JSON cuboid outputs
------------------------

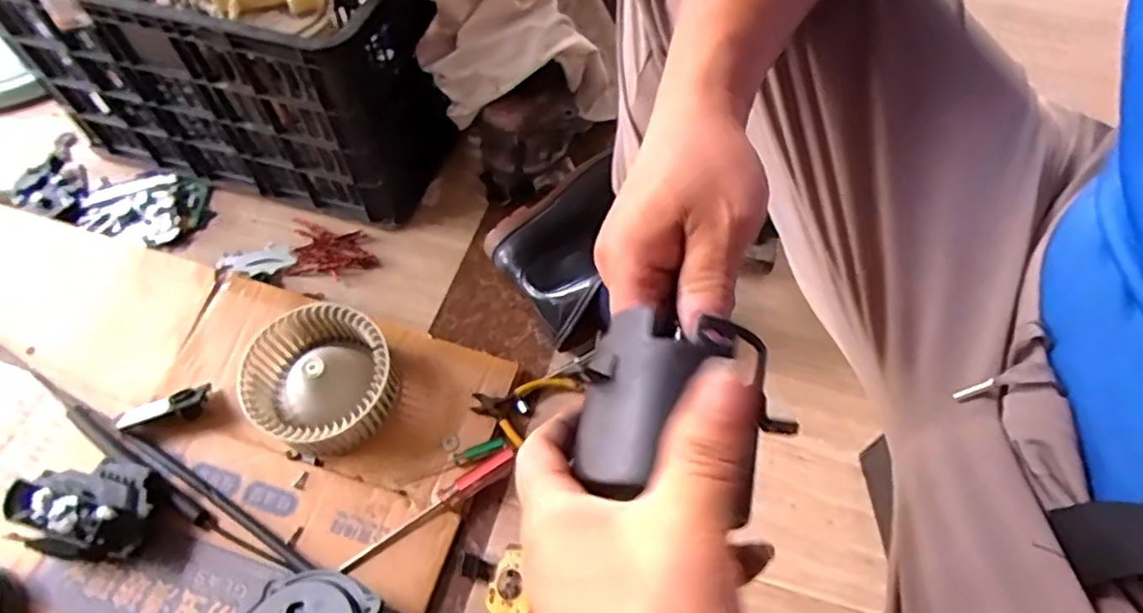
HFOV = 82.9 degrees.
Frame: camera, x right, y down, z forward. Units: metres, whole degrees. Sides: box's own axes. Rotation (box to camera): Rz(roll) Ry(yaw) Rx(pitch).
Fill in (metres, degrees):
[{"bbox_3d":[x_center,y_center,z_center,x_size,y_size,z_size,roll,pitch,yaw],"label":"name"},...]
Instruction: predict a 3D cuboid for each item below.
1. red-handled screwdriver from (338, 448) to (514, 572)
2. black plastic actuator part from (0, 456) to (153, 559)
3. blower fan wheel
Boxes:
[{"bbox_3d":[-0.142,0.197,0.642,0.192,0.014,0.015,-29,63,-17],"label":"red-handled screwdriver"},{"bbox_3d":[-0.451,0.190,0.608,0.117,0.066,0.085,0,58,0],"label":"black plastic actuator part"},{"bbox_3d":[-0.256,0.077,0.676,0.137,0.083,0.136,0,58,0],"label":"blower fan wheel"}]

------------------------

Task to complete
Take the lines above from the one holding "1. red-handled screwdriver" to the last and output them exactly.

Response below
1. red-handled screwdriver from (338, 448) to (514, 572)
2. black plastic actuator part from (0, 456) to (153, 559)
3. blower fan wheel
Boxes:
[{"bbox_3d":[-0.142,0.197,0.642,0.192,0.014,0.015,-29,63,-17],"label":"red-handled screwdriver"},{"bbox_3d":[-0.451,0.190,0.608,0.117,0.066,0.085,0,58,0],"label":"black plastic actuator part"},{"bbox_3d":[-0.256,0.077,0.676,0.137,0.083,0.136,0,58,0],"label":"blower fan wheel"}]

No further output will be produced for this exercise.